Below, we are going to create a regular expression that matches urls. We also want these removed
In [ ]:
url = r'http[s]?://(?:[a-zA-Z]|[0-9]|[$-_@.&+]|[!*\(\),]|(?:%[0-9a-fA-F][0-9a-fA-F]))+'
In natural language processing, you often have to tokenize a task, which is to break it up text up into components. These components are often splitting on words so that each word is a unit called a token. Below we are going to simultaneously remove the patterns we don't want and tokenize each tweet and save it to a list of lists called tokenized_docs
.
In [ ]:
from nltk.tokenize import RegexpTokenizer
tokenizer = RegexpTokenizer(r'\w+')
tokenized_docs = []
for i in docs['tweet']:
document = []
for text in i:
document.append(tokenizer.tokenize(removePatterns(text,'','@','#',url).lower()))

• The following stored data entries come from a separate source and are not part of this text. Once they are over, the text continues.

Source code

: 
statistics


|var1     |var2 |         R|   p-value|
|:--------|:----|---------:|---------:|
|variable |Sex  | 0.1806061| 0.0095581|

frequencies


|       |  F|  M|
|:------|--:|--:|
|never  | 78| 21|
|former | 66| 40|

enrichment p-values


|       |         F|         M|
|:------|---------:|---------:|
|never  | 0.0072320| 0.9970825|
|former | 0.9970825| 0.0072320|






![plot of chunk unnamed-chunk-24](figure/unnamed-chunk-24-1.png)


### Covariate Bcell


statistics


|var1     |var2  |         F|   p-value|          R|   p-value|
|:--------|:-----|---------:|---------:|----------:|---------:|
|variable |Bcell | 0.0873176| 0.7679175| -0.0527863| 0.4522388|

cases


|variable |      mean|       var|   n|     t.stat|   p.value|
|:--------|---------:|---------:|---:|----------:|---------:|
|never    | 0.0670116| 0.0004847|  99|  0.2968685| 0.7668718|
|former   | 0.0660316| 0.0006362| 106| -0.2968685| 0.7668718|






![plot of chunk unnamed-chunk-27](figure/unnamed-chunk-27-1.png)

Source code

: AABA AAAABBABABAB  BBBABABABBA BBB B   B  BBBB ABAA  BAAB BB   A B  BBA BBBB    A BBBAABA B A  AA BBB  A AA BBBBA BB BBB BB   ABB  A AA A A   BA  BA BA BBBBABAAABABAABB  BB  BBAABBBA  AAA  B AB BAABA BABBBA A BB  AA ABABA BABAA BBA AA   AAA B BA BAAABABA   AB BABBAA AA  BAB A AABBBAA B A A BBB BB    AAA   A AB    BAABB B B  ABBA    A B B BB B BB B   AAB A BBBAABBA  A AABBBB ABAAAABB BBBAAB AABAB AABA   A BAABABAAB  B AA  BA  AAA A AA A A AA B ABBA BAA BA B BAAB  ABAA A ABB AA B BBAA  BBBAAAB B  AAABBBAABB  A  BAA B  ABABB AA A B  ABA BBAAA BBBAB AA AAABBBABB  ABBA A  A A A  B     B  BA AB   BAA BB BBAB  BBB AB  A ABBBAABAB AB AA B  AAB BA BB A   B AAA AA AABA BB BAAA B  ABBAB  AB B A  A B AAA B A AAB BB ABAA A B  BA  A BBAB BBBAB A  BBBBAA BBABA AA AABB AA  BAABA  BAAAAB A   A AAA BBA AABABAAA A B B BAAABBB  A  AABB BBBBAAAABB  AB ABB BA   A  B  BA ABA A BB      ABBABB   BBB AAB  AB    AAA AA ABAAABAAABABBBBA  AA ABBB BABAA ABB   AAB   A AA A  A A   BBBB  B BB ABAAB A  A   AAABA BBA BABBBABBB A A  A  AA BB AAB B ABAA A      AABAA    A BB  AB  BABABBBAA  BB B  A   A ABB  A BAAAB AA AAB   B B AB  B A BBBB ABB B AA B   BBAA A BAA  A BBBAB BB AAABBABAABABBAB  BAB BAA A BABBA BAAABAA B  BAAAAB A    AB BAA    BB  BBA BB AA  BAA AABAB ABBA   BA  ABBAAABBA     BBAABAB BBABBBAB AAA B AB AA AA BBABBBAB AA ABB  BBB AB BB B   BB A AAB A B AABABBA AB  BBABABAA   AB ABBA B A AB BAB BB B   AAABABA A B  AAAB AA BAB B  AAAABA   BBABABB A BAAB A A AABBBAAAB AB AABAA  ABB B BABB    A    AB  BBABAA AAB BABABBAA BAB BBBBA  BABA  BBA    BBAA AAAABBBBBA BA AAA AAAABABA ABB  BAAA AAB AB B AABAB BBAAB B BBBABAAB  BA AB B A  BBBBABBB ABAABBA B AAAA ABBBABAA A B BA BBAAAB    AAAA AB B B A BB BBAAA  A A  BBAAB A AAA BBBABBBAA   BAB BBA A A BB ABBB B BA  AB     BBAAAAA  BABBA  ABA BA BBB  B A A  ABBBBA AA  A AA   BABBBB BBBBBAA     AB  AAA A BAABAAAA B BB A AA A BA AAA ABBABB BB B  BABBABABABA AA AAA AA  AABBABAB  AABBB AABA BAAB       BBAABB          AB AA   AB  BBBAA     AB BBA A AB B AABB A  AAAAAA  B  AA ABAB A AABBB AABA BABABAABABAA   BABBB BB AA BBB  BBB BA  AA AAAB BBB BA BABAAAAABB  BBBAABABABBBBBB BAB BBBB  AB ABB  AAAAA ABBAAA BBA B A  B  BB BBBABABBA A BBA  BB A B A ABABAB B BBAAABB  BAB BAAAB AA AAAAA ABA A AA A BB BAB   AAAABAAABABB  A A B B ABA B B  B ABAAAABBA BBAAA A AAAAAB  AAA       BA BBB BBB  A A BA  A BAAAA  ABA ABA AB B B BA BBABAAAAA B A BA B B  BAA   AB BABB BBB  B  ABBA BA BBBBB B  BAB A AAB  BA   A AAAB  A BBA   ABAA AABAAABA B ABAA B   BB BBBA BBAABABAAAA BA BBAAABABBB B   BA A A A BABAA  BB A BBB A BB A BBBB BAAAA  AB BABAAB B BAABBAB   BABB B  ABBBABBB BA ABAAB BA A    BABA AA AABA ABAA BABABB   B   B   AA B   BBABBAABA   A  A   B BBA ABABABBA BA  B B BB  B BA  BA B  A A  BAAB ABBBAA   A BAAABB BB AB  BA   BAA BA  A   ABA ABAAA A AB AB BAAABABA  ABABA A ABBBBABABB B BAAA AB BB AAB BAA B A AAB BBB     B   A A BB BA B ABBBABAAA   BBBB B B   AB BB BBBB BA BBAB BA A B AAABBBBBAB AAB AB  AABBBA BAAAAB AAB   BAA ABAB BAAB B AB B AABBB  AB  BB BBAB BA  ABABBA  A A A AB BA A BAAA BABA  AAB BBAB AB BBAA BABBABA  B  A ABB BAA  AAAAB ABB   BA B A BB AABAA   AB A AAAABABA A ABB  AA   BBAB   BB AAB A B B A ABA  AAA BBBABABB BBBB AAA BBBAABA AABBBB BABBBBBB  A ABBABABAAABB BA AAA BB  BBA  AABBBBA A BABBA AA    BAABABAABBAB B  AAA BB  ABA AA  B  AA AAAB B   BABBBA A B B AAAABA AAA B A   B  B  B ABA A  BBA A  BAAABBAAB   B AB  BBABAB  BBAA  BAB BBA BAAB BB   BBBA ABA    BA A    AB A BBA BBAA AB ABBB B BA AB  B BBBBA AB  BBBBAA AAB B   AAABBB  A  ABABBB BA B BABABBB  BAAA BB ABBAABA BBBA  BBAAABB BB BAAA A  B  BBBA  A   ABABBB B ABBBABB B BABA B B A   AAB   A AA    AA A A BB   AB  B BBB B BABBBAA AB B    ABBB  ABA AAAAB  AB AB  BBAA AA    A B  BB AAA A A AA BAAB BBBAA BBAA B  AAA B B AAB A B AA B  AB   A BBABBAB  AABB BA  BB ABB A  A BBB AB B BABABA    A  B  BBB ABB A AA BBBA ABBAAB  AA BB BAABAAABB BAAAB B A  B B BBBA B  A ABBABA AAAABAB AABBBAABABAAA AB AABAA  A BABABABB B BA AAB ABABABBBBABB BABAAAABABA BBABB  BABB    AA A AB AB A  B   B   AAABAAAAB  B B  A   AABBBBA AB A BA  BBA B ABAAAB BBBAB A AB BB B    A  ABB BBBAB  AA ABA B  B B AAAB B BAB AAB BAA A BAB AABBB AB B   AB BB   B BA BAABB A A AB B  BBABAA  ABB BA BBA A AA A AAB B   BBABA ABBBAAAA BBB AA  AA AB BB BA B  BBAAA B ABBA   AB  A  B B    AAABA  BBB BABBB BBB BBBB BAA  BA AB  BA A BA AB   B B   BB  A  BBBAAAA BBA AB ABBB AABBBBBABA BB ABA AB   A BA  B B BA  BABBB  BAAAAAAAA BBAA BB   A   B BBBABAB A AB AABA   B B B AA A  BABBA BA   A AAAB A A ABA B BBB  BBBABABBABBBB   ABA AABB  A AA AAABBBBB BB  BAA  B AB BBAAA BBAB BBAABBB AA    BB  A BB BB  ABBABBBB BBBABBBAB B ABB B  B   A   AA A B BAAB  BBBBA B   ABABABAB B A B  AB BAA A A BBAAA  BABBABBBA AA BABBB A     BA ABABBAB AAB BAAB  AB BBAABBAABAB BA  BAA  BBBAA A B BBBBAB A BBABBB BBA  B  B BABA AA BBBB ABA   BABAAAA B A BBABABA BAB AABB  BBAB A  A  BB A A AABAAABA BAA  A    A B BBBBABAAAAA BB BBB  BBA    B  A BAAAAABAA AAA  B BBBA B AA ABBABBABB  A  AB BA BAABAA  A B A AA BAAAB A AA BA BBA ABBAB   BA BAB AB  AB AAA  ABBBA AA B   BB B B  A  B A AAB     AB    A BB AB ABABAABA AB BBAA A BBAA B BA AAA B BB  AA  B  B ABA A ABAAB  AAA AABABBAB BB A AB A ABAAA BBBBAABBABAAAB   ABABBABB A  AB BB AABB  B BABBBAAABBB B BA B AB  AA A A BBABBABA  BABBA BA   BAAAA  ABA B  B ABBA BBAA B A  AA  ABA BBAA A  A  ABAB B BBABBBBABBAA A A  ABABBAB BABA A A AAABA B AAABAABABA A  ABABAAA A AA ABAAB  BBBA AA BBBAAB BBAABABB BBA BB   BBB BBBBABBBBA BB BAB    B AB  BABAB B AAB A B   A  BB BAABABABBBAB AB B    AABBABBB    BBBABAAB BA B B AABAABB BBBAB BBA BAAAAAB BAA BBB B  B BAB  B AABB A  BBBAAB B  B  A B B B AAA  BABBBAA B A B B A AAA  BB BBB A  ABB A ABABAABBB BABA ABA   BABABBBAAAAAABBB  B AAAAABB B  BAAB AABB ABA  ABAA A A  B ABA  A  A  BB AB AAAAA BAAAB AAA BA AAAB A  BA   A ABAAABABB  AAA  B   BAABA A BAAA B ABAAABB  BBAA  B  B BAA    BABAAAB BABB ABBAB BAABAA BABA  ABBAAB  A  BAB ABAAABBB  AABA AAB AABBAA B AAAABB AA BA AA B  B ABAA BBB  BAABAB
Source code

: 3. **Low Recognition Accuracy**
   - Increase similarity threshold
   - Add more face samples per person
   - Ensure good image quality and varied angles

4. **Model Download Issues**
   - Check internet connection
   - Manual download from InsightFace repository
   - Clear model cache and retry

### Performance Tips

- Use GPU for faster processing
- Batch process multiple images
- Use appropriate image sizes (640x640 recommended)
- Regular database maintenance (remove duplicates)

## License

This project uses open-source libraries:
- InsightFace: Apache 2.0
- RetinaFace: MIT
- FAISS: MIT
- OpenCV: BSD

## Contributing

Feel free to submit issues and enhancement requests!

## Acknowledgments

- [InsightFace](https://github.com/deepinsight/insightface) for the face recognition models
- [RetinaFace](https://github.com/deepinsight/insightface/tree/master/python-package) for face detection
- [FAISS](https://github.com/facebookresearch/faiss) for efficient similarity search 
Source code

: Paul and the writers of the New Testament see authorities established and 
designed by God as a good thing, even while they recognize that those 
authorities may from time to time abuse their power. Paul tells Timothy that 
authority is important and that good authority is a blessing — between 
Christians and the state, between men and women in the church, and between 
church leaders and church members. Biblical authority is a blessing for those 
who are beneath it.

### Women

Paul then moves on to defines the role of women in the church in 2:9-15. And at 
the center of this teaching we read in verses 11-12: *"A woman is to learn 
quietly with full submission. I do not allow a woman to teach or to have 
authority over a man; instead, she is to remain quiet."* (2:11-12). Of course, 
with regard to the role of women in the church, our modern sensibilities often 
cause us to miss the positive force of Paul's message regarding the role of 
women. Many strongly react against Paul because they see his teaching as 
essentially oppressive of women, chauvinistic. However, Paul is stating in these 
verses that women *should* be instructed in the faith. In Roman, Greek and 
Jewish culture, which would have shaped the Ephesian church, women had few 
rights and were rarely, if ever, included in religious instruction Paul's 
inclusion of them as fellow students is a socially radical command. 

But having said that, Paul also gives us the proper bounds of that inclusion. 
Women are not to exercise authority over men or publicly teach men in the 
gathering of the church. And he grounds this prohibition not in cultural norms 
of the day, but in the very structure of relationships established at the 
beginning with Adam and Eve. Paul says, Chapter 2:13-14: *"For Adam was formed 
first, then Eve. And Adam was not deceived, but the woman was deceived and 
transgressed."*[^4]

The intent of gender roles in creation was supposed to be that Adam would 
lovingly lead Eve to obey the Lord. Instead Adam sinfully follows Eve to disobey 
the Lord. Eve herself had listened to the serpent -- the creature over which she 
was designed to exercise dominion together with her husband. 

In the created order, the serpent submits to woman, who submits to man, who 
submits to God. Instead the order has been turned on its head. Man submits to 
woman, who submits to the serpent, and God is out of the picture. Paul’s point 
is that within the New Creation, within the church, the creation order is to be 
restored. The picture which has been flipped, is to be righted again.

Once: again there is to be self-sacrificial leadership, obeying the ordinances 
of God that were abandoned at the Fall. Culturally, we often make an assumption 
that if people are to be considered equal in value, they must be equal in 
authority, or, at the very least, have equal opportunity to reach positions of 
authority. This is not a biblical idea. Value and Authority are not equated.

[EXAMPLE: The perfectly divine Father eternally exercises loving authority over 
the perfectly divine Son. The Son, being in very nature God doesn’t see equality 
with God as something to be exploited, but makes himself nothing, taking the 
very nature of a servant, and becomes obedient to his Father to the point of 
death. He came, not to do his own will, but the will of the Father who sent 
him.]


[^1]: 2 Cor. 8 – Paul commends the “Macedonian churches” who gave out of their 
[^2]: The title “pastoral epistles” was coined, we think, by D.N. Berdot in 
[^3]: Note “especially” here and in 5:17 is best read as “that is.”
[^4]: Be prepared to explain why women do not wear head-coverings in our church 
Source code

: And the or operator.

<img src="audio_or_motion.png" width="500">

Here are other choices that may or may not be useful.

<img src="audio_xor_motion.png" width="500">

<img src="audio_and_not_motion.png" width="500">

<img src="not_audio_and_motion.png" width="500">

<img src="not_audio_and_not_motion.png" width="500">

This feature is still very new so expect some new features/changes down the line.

tokenized_docs.append(document)
We can now look at the first item of tokenized_docs
to see what it looks like. Notice that it contains a list/lists.
In [ ]:
tokenized_docs[0]
We then remove the stop words and return it to a list of lists object.
In [ ]:
stops_removed = []
for doc in tokenized_docs:
phrases = []
for phrase in doc:
p = [i for i in phrase if i not in stops]
phrases.append(p)
stops_removed.append(phrases)
After tokenization, there is also stemming. This is the process and getting words to their base version. We are going to do a similar process here where we save it to a list of lists called texts
.
NOTE: This could take a couple of minutes
In [ ]:
from nltk.stem.porter import PorterStemmer
p_stemmer = PorterStemmer()
texts = []
for doc in stops_removed:
stemmed = []
for phrase in doc:
try:
stemmed.append([p_stemmer.stem(i) for i in phrase])
except:
pass
texts.append(stemmed)
And let's look at the first item...
In [ ]:
texts[0]
And now we have our data in a format that can be worked with for more advanced topic modeling. To reiterate, we have pulled our data from the database getting it in a format that is workable so we can reduce the lines of code written in python, create documents of hashtags, tokenized, removed stopwords and stemmed. We also removed characters that we didn't want and urls from each tweet.